Abstract

As water scarcity intensifies worldwide, the equitable allocation of water resources has emerged as a critical challenge. This research investigates the intricate issue of allocating responsibility for virtual water, a concept that quantifies the water embedded in traded commodities. In pursuit of an effective allocation mechanism, we refine an innovative accounting scheme grounded in economic welfare gains arising from externalities. The results show that water-stressed areas in China, such as Xinjiang, significantly contribute to exporting virtual water and is responsible for 70%–85% of the virtual water outflow. Furthermore, more than 50% of virtual water imported from water-rich regions is attributed to these water-stressed areas while their trade partners bear the rest water responsibility. In contrast, southern China's abundant water resources reduce dependence on virtual water trade, leading to fewer responsibilities.
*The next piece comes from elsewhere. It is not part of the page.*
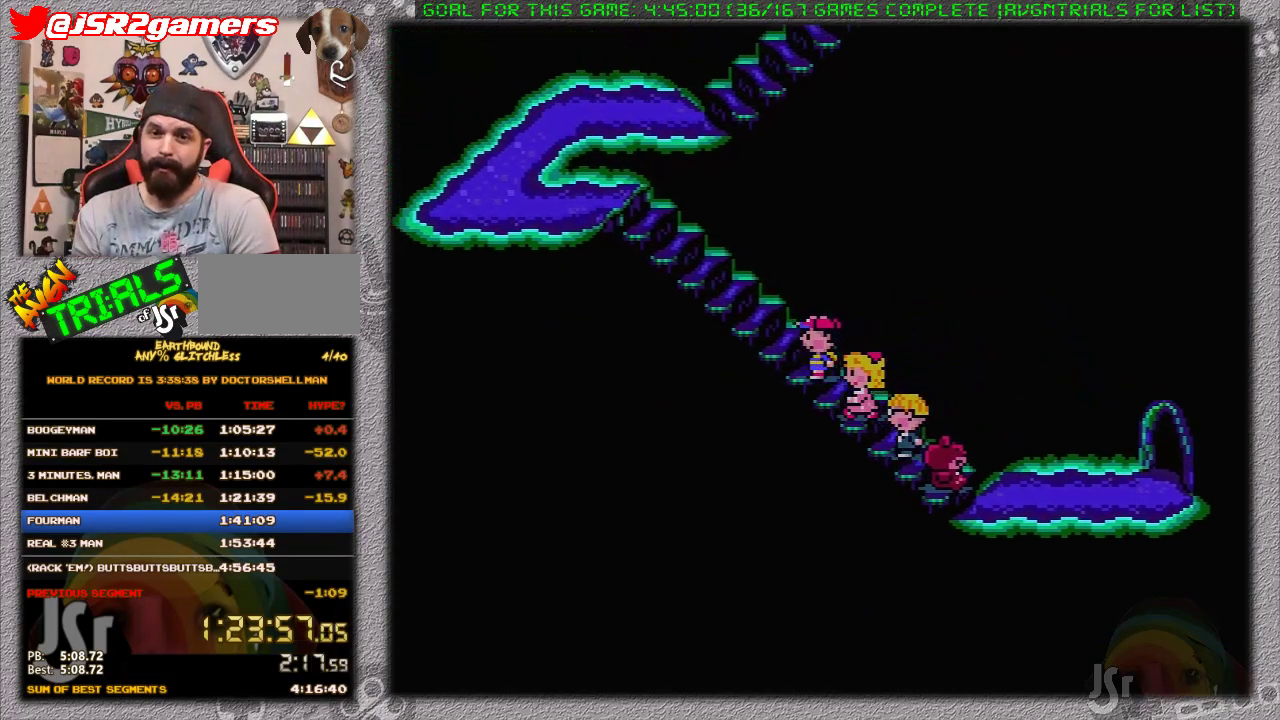
{"buttons": ["DPAD_LEFT"], "events": []}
Globally, the allocated responsibility for the new accounting mechanism reaches up to 7.5 times higher than for production-based accounting (PBA) and consumption-based accounting (CBA). Our study also reveals that the degree of dependency (price elasticities) plays a pivotal role in shaping the allocation outcomes. The implications of this research are significant for establishing a transparent and accountable framework for sustainable water resource management and facilitating seamless transitions toward sustainability. As global water scarcity intensifies, the redefined responsibility accounting according to the economic welfare is indispensable in addressing immediate and long-term water-related challenges.